Kleine Stadt, großer Zusammenhalt
Vor dem Stadion Aspmyra steht eine Statue des Spielführers von 1975, Harald Berg. Sein Enkel Patrick ist seinem Weg inzwischen gefolgt und heute Kapitän von Bodø/Glimt. Der Verein wirkt familiär und wird von einem Vorstand geleitet, den wiederum die Mitglieder wählen. "Es gibt zahlreiche Sponsoren, aber keiner hält Anteile am Verein. Es gibt Pläne für ein neues Stadium, dafür wird Geld zur Seite gelegt. Der Großteil der Einnahmen fließt aber direkt in das Tagesgeschäft des Vereins zurück. Der einzige Unterschied der letzten Jahre ist, dass die Zahlen um ein vielfaches Höher sind, als davor", so Erik vom Fanclub "J-Feltet".
Mit Prämien aus den europäischen Bewerben und Spielerverkäufen alleine hat der Verein weit über 60 Millionen Euro erwirtschaftet. Das neue Stadion ist also ein realistisches Ziel. Im Aspmyra wird aktuell auf beheiztem Kunstrasen gespielt, der Europacupspiele und Training im Winter ermöglicht.
Nachdem Glimt gegen Roter Stern Belgrad aus der Champions League geflogen ist, waren viele erleichtert.
In der Liga liegt Bodø/Glimt wieder auf Titelkurs, mit dem aktuellen Vorsprung wäre er Anfang November und damit drei Runden vor Schluss amtlich. Laut den Experten von "Football Norway" hat die Mehrheit der norwegischen Fußballfans den Verein inzwischen sattgesehen: "Nachdem Glimt gegen Roter Stern Belgrad aus der Champions-League-Qualifikation geflogen ist, waren viele erleichtert. Die Befürchtung, dass Glimt mit dem vielen CL-Geld ein neues Rosenborg wird, war da."
Weite Wege
Die Europa League führt Bodø/Glimt heuer unter anderem zu Manchester United, Porto, Union Saint-Gilloise, Qarabağ, Braga, Beşiktaş und Maccabi Tel Aviv. Die Wege sind für Fans weit und teuer: "Zuerst müssen wir nach Oslo oder Bergen, der Flug dauert eineinhalb Stunden. Dann geht es weiter zum eigentlichen Ziel, nach London braucht man dann noch rund zwei Stunden. Die Verbindungen sind okay, wenn man bereit ist, dafür zu zahlen", erklärt Erik vom Fanclub "J-Feltet".

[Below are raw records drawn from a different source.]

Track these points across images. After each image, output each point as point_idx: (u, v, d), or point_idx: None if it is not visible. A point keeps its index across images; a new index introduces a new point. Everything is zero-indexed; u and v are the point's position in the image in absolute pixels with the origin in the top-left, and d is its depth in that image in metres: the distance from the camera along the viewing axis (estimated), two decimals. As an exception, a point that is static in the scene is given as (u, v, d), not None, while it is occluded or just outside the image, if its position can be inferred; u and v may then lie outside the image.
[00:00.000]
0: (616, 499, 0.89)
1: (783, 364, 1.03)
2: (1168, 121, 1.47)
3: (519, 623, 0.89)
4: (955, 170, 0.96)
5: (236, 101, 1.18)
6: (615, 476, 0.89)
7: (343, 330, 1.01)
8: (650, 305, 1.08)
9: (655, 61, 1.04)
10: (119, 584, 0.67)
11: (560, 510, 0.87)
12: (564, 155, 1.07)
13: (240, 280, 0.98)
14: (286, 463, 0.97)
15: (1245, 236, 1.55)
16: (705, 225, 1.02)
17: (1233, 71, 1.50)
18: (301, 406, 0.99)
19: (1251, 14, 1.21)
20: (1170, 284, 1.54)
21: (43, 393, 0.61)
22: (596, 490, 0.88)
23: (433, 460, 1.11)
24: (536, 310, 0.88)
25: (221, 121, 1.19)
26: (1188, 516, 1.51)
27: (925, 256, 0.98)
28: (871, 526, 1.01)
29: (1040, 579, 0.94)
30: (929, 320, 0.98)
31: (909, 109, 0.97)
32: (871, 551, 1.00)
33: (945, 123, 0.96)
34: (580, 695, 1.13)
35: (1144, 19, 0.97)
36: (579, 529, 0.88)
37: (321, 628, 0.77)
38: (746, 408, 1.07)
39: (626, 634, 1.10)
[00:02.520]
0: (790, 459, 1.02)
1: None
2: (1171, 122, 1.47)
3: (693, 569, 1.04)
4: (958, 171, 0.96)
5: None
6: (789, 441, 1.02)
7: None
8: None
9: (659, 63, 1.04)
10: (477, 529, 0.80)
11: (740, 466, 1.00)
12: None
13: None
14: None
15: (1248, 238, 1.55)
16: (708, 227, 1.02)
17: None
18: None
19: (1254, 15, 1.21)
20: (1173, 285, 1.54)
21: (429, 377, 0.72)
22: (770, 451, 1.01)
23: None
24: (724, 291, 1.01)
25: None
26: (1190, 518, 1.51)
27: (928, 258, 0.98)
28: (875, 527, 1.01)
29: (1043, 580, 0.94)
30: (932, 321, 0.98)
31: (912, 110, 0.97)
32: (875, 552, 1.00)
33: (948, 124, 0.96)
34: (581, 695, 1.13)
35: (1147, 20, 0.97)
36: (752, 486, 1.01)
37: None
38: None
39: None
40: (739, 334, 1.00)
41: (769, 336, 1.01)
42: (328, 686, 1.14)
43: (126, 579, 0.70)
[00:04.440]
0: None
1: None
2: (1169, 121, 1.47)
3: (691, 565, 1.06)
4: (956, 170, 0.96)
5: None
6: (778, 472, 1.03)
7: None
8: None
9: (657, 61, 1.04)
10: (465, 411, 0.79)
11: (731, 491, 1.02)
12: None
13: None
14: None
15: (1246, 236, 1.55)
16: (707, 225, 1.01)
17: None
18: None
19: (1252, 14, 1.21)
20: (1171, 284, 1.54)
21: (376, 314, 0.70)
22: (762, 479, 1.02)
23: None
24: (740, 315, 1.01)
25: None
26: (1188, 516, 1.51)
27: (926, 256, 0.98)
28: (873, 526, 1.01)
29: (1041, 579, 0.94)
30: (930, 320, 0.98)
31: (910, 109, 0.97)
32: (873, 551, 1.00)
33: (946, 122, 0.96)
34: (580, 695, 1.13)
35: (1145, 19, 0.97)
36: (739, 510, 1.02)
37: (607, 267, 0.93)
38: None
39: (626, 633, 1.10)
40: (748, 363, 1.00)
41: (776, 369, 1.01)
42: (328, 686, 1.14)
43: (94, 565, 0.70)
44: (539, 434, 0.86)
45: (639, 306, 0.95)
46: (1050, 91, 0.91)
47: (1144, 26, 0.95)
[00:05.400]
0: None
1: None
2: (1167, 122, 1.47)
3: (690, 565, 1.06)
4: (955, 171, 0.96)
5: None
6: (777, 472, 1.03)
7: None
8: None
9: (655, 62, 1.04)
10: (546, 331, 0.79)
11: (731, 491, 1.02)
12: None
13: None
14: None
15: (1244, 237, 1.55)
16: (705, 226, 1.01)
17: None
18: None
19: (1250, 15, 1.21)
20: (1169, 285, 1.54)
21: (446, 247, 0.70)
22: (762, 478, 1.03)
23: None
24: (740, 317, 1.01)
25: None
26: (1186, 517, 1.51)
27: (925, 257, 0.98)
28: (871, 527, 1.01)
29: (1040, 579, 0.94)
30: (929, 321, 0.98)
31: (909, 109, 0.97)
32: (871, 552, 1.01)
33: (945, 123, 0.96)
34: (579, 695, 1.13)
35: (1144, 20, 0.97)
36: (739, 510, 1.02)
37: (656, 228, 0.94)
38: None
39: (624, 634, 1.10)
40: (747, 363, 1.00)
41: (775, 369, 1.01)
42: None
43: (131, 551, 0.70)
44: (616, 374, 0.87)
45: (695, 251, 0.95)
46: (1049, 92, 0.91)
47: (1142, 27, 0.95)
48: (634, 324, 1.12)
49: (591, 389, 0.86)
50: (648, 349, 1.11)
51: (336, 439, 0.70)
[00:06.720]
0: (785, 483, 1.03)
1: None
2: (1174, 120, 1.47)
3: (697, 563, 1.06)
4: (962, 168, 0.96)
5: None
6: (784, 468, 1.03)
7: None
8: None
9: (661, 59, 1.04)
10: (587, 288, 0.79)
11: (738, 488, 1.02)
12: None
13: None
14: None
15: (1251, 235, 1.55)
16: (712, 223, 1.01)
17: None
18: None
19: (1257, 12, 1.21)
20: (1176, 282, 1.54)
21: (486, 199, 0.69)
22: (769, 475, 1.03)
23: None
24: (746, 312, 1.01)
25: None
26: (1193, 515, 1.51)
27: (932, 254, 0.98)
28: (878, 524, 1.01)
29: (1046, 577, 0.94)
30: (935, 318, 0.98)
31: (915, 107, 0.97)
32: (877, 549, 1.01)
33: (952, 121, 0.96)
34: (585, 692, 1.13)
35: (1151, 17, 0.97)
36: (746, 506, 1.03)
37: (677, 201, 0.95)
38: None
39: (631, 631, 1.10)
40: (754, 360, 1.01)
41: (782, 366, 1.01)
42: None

Dass trotz allem viele bei den großen Spielen dabei sein wollen, zeigen Kontingente von rund 3.000 Fans gegen Arsenal und immerhin 1.000 gegen Celtic, Alkmaar und die AS Roma. Stolze Zahlen für einen kleinen Verein mit einem Zuschauer:innenschnitt von rund 6.000 - vor fünf Jahren waren es noch halb so viele.
Underdog mit Sensationspotenzial
Laut Erik bringen die norwegischen Fans vor allem gute Stimmung: "Es ist eine große Party. Alle sind freundlich und froh, dabei zu sein. Es ist auch eine gute Mischung von Ultras und regulären Fans, Männern und Frauen. Bei einem Spiel gegen Bohemians in Prag haben wir die Ordner überrascht, weil so viele Frauen dabei waren. Sie mussten Mitarbeiterinnen von den Kiosks im Stadion holen, um sie zu überprüfen."
Mit Bodø/Glimt wird in den nächsten Monaten zu rechnen sein, auch wenn viele es noch nicht tun. "Es wird unterhaltsam mitanzusehen, wie sich Teams, die Glimt unterschätzen, bei Auswärtsspielen unter schwierigen Bedingungen zurechtfinden", kündigt "Football Norway" an. Weitere Sensationen sind alles andere als ausgeschlossen.